- [What to work on] A complete, unaltered copy of the listing is needed. Write it out.

START Material for this task

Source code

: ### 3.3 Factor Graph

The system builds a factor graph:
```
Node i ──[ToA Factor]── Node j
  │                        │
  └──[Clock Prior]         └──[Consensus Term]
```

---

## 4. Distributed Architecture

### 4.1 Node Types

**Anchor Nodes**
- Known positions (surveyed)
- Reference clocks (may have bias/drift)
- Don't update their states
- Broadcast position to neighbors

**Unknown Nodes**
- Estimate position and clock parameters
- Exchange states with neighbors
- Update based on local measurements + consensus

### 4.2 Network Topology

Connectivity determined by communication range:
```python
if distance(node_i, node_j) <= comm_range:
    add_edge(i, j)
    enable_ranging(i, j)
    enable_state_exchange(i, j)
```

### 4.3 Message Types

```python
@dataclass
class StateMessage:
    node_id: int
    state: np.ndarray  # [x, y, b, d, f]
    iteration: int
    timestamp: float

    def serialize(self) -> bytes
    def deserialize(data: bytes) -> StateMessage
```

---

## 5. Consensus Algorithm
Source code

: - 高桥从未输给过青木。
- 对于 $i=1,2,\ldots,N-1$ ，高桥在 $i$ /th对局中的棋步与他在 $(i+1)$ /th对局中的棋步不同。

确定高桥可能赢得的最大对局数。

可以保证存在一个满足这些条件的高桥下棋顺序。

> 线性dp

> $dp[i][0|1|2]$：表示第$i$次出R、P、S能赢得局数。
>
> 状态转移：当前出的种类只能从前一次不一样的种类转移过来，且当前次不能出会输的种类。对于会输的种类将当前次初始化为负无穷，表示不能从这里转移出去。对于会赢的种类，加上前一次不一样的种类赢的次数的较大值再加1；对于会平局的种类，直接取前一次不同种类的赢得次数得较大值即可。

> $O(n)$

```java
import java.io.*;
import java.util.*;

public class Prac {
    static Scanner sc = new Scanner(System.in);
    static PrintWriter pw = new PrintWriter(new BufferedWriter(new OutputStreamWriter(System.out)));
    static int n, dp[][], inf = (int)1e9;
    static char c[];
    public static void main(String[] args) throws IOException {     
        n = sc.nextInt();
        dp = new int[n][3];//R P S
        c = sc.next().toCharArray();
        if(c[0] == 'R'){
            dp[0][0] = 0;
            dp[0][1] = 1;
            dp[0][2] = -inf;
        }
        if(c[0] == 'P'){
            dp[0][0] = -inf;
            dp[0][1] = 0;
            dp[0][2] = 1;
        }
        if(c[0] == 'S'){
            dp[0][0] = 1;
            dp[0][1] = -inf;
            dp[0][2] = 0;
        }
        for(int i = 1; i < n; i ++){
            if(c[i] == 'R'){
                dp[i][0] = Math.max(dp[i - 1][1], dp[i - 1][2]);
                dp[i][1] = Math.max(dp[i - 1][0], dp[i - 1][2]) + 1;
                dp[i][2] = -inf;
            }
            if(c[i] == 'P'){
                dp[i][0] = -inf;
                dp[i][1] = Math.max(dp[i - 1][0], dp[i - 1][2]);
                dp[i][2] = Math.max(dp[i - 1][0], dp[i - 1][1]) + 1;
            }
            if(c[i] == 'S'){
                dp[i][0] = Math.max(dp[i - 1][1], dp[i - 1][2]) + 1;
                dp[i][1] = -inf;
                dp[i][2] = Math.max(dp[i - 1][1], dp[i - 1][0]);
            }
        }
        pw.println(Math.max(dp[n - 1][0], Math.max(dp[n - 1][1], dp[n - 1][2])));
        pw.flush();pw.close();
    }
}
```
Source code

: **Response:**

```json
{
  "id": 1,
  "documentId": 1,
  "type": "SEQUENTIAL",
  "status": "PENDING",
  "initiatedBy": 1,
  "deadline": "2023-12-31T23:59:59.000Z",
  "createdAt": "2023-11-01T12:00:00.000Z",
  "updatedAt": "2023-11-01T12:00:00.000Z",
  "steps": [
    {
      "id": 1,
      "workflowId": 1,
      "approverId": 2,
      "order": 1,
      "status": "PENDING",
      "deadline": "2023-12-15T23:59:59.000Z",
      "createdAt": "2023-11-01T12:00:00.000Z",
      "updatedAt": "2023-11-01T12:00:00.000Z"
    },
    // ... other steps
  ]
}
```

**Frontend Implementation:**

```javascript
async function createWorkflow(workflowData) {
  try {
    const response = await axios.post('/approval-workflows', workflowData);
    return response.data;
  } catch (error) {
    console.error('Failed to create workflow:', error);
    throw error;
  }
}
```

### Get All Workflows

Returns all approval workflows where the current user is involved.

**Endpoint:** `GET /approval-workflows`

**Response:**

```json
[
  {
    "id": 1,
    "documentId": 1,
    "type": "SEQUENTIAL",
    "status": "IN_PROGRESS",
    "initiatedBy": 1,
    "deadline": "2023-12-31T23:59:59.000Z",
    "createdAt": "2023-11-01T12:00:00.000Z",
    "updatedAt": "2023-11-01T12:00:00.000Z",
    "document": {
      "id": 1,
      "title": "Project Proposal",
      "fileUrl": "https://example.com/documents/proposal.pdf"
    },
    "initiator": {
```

END Material for this task

- [Output of the task]
Source code

: ### 3.3 Factor Graph

The system builds a factor graph:
```
Node i ──[ToA Factor]── Node j
  │                        │
  └──[Clock Prior]         └──[Consensus Term]
```

---

## 4. Distributed Architecture

### 4.1 Node Types

**Anchor Nodes**
- Known positions (surveyed)
- Reference clocks (may have bias/drift)
- Don't update their states
- Broadcast position to neighbors

**Unknown Nodes**
- Estimate position and clock parameters
- Exchange states with neighbors
- Update based on local measurements + consensus

### 4.2 Network Topology

Connectivity determined by communication range:
```python
if distance(node_i, node_j) <= comm_range:
    add_edge(i, j)
    enable_ranging(i, j)
    enable_state_exchange(i, j)
```

### 4.3 Message Types

```python
@dataclass
class StateMessage:
    node_id: int
    state: np.ndarray  # [x, y, b, d, f]
    iteration: int
    timestamp: float

    def serialize(self) -> bytes
    def deserialize(data: bytes) -> StateMessage
```

---

## 5. Consensus Algorithm
Source code

: - 高桥从未输给过青木。
- 对于 $i=1,2,\ldots,N-1$ ，高桥在 $i$ /th对局中的棋步与他在 $(i+1)$ /th对局中的棋步不同。

确定高桥可能赢得的最大对局数。

可以保证存在一个满足这些条件的高桥下棋顺序。

> 线性dp

> $dp[i][0|1|2]$：表示第$i$次出R、P、S能赢得局数。
>
> 状态转移：当前出的种类只能从前一次不一样的种类转移过来，且当前次不能出会输的种类。对于会输的种类将当前次初始化为负无穷，表示不能从这里转移出去。对于会赢的种类，加上前一次不一样的种类赢的次数的较大值再加1；对于会平局的种类，直接取前一次不同种类的赢得次数得较大值即可。

> $O(n)$

```java
import java.io.*;
import java.util.*;

public class Prac {
    static Scanner sc = new Scanner(System.in);
    static PrintWriter pw = new PrintWriter(new BufferedWriter(new OutputStreamWriter(System.out)));
    static int n, dp[][], inf = (int)1e9;
    static char c[];
    public static void main(String[] args) throws IOException {     
        n = sc.nextInt();
        dp = new int[n][3];//R P S
        c = sc.next().toCharArray();
        if(c[0] == 'R'){
            dp[0][0] = 0;
            dp[0][1] = 1;
            dp[0][2] = -inf;
        }
        if(c[0] == 'P'){
            dp[0][0] = -inf;
            dp[0][1] = 0;
            dp[0][2] = 1;
        }
        if(c[0] == 'S'){
            dp[0][0] = 1;
            dp[0][1] = -inf;
            dp[0][2] = 0;
        }
        for(int i = 1; i < n; i ++){
            if(c[i] == 'R'){
                dp[i][0] = Math.max(dp[i - 1][1], dp[i - 1][2]);
                dp[i][1] = Math.max(dp[i - 1][0], dp[i - 1][2]) + 1;
                dp[i][2] = -inf;
            }
            if(c[i] == 'P'){
                dp[i][0] = -inf;
                dp[i][1] = Math.max(dp[i - 1][0], dp[i - 1][2]);
                dp[i][2] = Math.max(dp[i - 1][0], dp[i - 1][1]) + 1;
            }
            if(c[i] == 'S'){
                dp[i][0] = Math.max(dp[i - 1][1], dp[i - 1][2]) + 1;
                dp[i][1] = -inf;
                dp[i][2] = Math.max(dp[i - 1][1], dp[i - 1][0]);
            }
        }
        pw.println(Math.max(dp[n - 1][0], Math.max(dp[n - 1][1], dp[n - 1][2])));
        pw.flush();pw.close();
    }
}
```
Source code

: **Response:**

```json
{
  "id": 1,
  "documentId": 1,
  "type": "SEQUENTIAL",
  "status": "PENDING",
  "initiatedBy": 1,
  "deadline": "2023-12-31T23:59:59.000Z",
  "createdAt": "2023-11-01T12:00:00.000Z",
  "updatedAt": "2023-11-01T12:00:00.000Z",
  "steps": [
    {
      "id": 1,
      "workflowId": 1,
      "approverId": 2,
      "order": 1,
      "status": "PENDING",
      "deadline": "2023-12-15T23:59:59.000Z",
      "createdAt": "2023-11-01T12:00:00.000Z",
      "updatedAt": "2023-11-01T12:00:00.000Z"
    },
    // ... other steps
  ]
}
```

**Frontend Implementation:**

```javascript
async function createWorkflow(workflowData) {
  try {
    const response = await axios.post('/approval-workflows', workflowData);
    return response.data;
  } catch (error) {
    console.error('Failed to create workflow:', error);
    throw error;
  }
}
```

### Get All Workflows

Returns all approval workflows where the current user is involved.

**Endpoint:** `GET /approval-workflows`

**Response:**

```json
[
  {
    "id": 1,
    "documentId": 1,
    "type": "SEQUENTIAL",
    "status": "IN_PROGRESS",
    "initiatedBy": 1,
    "deadline": "2023-12-31T23:59:59.000Z",
    "createdAt": "2023-11-01T12:00:00.000Z",
    "updatedAt": "2023-11-01T12:00:00.000Z",
    "document": {
      "id": 1,
      "title": "Project Proposal",
      "fileUrl": "https://example.com/documents/proposal.pdf"
    },
    "initiator": {
```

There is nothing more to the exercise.